What you need to do
Throughout the listing below, copy each line containing "empty".

Data records

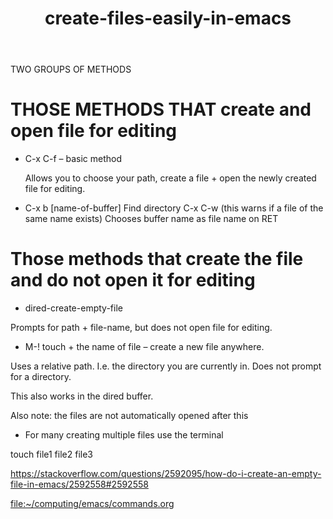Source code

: #+title: create-files-easily-in-emacs
#+created: [2021-02-13 Sat]
#+last_modified: [2021-02-13 Sat 09:49]
#+ROAM_TAGS: files,create,buffer
#+STARTUP: showall

TWO GROUPS OF METHODS

* THOSE METHODS THAT create and open file for editing

- C-x C-f -- basic method
  
  Allows you to choose your path, create a file + open the newly created file for editing.

- C-x b 
 [name-of-buffer]
 Find directory
 C-x C-w (this warns if a file of the same name exists)
 Chooses buffer name as file name on RET

* Those methods that create the file and do not open it for editing

- dired-create-empty-file

Prompts for path + file-name, but does not open file for editing. 

- M-! touch + the name of file -- create a new file anywhere.

Uses a relative path. I.e. the directory you are currently in. 
Does not prompt for a directory. 

This also works in the dired buffer.

Also note: the files are not automatically opened after this

- For many creating multiple files use the terminal

touch file1 file2 file3 

https://stackoverflow.com/questions/2592095/how-do-i-create-an-empty-file-in-emacs/2592558#2592558
 
[[file:~/computing/emacs/commands.org][file:~/computing/emacs/commands.org]]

Final answer
- dired-create-empty-file
https://stackoverflow.com/questions/2592095/how-do-i-create-an-empty-file-in-emacs/2592558#2592558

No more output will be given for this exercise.